My research lies at the interfaces between traditional inorganic chemistry, organic chemistry, and biochemistry. Two diverse goals are pursued: (1) the development of novel methodology for difficult organic transformations and (2) the production of small molecule sensors capable of detecting reactive oxygen species in biological environments.
Tuning the Regioselectivity of C-H Bond Activation:
Most oxidation processes are indiscriminate with respect to the site and extent of oxidation. The lack of selectivity necessitates the subsequent separation of the target molecule from a number of side-products, consuming a researcher’s time, energy, and patience. What selectivity exists normally results from the characteristics of the substrate. Certain C-H bonds, for instance, may be more susceptible to activation due to either electronic or steric effects. The C-H bonds on tertiary carbons are easier to oxidize than those on secondary carbons. Obtaining products that don’t result from these intrinsic preferences is difficult.
The goal of this project is to tune the regioselectivity of C-H activation through the use of sterically encumbered non-heme iron catalysts. The steric bulk that has been installed on these catalysts will interact with bulkier portions of the substrate in order to guide the catalyzed C-H activation towards the less sterically congested secondary and primary carbons of the substrates.
Gallium-Catalyzed Alkene Oxidation:
Group 13 metals are relatively redox-inactive; correspondingly, they have been used sparingly in oxidative catalysis. Most homogeneous catalysts for the oxidation of alkenes to epoxides use transition metal ions. The reactivity of many of these catalysts is believed to proceed through higher-valent intermediates that can also perform allylic C-H activation and dihydroxylation.
The goal of this project is to investigate gallium(III) complexes with neutral ligands as catalysts for alkene epoxidation. These compounds activate terminal oxidants through their ability to act as Lewis Acids. The redox-inactivity of the metal eliminates many of the alternative pathways that result in the side-reactivity observed for many transition metal analogs. This can facilitate the isolation of the desired epoxide product.
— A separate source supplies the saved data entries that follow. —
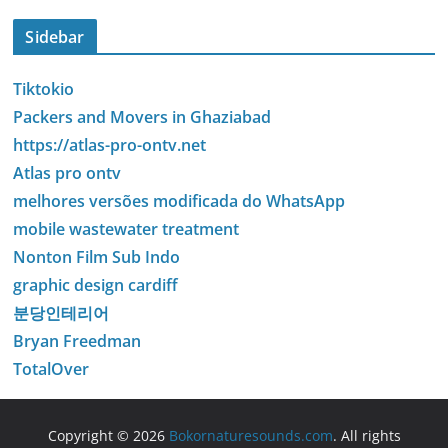
Sidebar
Tiktokio
Packers and Movers in Ghaziabad
https://atlas-pro-ontv.net
Atlas pro ontv
melhores versões modificada do WhatsApp
mobile wastewater treatment
Nonton Film Sub Indo
graphic design cardiff
분당인테리어
Bryan Freedman
TotalOver
Copyright © 2026
Bokornaturesounds.com
. All rights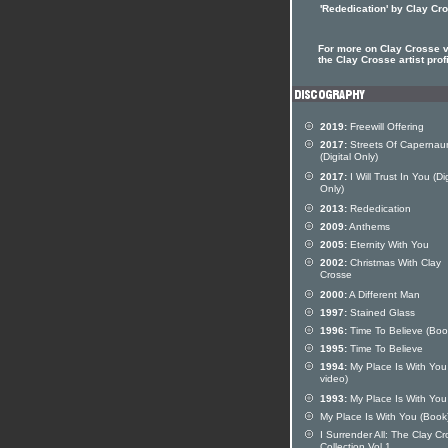
'Rededication' by Clay Cr
For more on Clay Crosse v
the Clay Crosse artist prof
2019:
Freewill Offering
2017:
Streets Of Caperna
(Digital Only)
2017:
I Will Trust In You (Dig
Only)
2013:
Rededication
2009:
Anthems
2005:
Eternity With You
2002:
Christmas With Clay
Crosse
2000:
A Different Man
1997:
Stained Glass
1996:
Time To Believe (Boo
1995:
Time To Believe
1994:
My Place Is With Yo
video)
1993:
My Place Is With You
My Place Is With You (Book
I Surrender All: The Clay C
Small Molecule Sensors for Reactive Oxygen Species:
Reactive oxygen species (ROSs) have been implicated in a number of health conditions, including numerous inflammatory, cardiovascular, and neurological pathologies (e.g. Huntington’s and Alzheimer’s diseases). The ability to monitor aberrant oxidative activity within living subjects would be a tremendous boon for medicine, with the potential to improve diagnosis and treatment of the associated diseases. Recently, a number of compounds have been developed to detect ROS activity. Most of these rely on a change in the fluorescent properties of the probe to signal the presence of a ROS. The relatively short wavelengths of light needed to excite the fluorophore limit the application of these sensors to cell cultures and thin tissues.
The goal of this project is to develop redox-active contrast agents for magnetic resonance imaging (MRI) that are capable of detecting ROSs within whole-body subjects. The currently explored contrast agents are mononuclear manganese(II) complexes with redox-active ligands. Upon oxidation, the relaxivity of the compound changes, providing a signal that can be detected and quantified by MRI.